Many people still seem to frame mental illness as a choice rather than a chemical issue. They reason that it must be someone’s own bad attitude, not serotonin or dopamine problems, that must be causing it. But this completely ignores the fact that the brain is a physical organ, and organs can go wrong. Just as one’s ears, eyes, lungs or liver can go wrong, so the brain can malfunction in a variety of ways. To argue that an ear or liver problem is a disease but a mental problem can only be a personal failing, is ultimately to argue that the brain is magical; that it is somehow exempt from the laws of biology that every other organ we have must obey. It is to argue that the brain is invulnerable and cannot malfunction or be damaged. It is essentially to argue that magic exists.

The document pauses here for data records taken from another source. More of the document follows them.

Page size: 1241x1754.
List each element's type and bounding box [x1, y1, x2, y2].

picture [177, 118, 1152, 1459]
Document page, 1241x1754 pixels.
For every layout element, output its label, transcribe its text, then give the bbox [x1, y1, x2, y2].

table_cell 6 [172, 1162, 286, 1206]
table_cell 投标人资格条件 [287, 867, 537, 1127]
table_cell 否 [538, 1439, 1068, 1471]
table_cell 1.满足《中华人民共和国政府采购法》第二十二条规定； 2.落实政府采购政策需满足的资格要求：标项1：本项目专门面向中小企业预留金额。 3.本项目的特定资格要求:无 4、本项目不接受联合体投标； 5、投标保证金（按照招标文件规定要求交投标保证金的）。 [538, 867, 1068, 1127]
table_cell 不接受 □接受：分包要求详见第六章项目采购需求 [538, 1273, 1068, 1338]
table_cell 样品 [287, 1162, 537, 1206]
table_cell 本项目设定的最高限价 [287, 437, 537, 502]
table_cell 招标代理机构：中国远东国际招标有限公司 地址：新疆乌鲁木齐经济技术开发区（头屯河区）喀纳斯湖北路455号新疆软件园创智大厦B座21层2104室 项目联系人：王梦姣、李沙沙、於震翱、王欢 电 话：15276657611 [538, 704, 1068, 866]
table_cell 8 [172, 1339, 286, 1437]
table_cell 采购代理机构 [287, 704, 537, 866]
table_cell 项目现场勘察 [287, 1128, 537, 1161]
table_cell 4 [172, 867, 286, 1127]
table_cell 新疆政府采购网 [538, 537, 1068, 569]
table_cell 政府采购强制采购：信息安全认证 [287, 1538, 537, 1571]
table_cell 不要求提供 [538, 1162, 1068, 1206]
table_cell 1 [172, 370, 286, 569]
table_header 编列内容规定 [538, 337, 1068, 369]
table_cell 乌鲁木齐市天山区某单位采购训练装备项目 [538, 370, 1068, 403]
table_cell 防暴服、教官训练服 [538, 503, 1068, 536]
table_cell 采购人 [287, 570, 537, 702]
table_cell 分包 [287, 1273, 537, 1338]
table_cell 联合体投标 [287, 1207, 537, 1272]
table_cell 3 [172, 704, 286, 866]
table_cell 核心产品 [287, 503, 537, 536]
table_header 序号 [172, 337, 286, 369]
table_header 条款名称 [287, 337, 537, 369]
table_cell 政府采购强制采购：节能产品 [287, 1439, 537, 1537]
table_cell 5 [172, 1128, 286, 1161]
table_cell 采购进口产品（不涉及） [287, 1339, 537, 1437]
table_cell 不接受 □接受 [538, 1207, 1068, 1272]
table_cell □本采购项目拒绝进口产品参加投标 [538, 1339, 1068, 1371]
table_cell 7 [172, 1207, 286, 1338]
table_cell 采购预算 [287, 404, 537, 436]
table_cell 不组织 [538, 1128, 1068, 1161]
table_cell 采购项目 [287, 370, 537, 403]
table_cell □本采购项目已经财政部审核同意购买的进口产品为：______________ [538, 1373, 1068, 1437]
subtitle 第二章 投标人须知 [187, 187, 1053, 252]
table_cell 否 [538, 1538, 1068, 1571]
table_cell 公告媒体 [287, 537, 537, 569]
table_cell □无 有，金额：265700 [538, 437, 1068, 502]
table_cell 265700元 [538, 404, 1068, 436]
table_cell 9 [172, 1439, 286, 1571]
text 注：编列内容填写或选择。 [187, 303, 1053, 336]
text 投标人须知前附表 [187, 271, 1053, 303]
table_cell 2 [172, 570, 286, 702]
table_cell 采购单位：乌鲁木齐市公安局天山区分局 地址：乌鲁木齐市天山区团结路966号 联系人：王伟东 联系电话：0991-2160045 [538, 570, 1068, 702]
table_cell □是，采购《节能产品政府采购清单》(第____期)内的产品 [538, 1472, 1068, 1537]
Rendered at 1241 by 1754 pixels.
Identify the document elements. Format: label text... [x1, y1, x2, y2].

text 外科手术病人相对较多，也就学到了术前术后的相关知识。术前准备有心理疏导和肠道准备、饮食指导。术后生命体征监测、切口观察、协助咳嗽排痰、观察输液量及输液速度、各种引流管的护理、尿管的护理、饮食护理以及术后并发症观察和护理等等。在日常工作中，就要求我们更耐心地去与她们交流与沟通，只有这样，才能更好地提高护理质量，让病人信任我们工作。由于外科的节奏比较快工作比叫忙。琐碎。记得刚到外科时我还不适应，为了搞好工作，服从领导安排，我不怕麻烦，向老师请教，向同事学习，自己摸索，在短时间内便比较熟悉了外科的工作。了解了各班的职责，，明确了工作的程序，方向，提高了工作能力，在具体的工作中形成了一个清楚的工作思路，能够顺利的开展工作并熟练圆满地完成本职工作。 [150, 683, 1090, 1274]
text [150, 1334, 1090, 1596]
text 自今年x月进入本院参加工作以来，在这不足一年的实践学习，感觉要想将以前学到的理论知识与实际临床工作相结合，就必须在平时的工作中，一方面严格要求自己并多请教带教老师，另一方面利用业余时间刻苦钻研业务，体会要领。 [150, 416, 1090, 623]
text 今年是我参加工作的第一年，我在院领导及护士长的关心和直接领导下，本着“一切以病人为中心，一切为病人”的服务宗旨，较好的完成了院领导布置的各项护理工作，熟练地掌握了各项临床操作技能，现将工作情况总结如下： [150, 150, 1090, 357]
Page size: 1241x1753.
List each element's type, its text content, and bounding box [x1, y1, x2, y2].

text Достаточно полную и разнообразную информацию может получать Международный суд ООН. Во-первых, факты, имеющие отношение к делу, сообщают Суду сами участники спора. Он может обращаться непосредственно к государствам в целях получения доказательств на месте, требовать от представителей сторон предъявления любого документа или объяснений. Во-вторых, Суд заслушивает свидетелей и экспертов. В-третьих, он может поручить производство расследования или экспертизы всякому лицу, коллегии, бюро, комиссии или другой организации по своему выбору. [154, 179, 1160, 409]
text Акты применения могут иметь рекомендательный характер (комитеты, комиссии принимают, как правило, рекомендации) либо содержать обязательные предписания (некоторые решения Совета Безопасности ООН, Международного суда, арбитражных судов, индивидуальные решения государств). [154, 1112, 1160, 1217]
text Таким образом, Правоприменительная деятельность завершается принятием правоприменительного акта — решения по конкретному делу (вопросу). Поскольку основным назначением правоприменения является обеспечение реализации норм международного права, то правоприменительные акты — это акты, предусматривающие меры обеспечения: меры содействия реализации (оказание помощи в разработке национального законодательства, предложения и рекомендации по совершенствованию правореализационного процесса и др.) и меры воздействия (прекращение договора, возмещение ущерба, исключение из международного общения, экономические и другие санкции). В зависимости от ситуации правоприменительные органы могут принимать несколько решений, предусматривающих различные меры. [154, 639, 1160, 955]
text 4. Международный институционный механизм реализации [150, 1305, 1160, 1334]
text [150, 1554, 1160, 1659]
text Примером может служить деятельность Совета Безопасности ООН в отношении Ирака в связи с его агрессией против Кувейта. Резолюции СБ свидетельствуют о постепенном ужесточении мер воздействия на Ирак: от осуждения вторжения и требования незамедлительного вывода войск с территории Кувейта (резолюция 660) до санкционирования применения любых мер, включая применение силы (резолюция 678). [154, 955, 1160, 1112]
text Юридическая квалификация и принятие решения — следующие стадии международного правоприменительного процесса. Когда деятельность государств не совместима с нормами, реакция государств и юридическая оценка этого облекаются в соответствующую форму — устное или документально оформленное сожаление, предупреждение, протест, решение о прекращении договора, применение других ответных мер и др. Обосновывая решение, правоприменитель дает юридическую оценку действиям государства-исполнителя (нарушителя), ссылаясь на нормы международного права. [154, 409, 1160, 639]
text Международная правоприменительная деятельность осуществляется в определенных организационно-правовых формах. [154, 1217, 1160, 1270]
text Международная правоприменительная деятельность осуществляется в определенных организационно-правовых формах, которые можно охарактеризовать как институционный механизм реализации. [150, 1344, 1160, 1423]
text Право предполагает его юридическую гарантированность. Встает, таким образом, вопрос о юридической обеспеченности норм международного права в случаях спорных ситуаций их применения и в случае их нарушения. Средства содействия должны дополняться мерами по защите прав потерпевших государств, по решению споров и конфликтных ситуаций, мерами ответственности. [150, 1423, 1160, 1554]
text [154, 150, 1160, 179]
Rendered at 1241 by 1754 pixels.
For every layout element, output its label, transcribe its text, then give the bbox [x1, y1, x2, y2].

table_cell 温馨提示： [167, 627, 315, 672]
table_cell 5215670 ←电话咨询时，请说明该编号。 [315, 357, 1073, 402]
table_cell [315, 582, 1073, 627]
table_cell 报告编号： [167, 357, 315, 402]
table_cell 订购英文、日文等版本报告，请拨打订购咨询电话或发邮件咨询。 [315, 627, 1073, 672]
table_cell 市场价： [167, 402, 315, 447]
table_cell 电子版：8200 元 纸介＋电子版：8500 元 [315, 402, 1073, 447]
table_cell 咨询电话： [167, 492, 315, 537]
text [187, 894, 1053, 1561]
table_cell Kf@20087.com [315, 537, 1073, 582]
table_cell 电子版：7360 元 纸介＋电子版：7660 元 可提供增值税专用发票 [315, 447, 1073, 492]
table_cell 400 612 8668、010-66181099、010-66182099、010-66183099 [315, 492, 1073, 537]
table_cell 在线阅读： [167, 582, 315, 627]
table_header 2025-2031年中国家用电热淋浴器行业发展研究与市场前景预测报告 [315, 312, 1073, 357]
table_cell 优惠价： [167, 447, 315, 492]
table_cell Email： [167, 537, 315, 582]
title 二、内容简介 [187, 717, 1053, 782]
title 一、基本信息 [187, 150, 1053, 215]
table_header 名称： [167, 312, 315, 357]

Why behave this way? Why do we so often see this phenomenon where people with even minor physical problems are showered with sympathy but people with even serious and life-threatening mental health disorders are told that there are children starving in Africa? There is a big clue however in the form of the ‘Let’s make this about ME’ behaviour often seen in mental health discussions. Very frequently, commenters feel the need to change the subject to themselves and their own lives and expound at length how they supposedly had problems but overcame them and how they are so very superior to the person with mental health issues.

In short, people do this because they get something out of it. It suits them to have a class of people they can lash out at and feel superior to. They scream about selfishness and starving children because it benefits them, because it allows them to feel superior. Feeling superior to others, it seems, is a need as primal as the need to eat food and breathe air.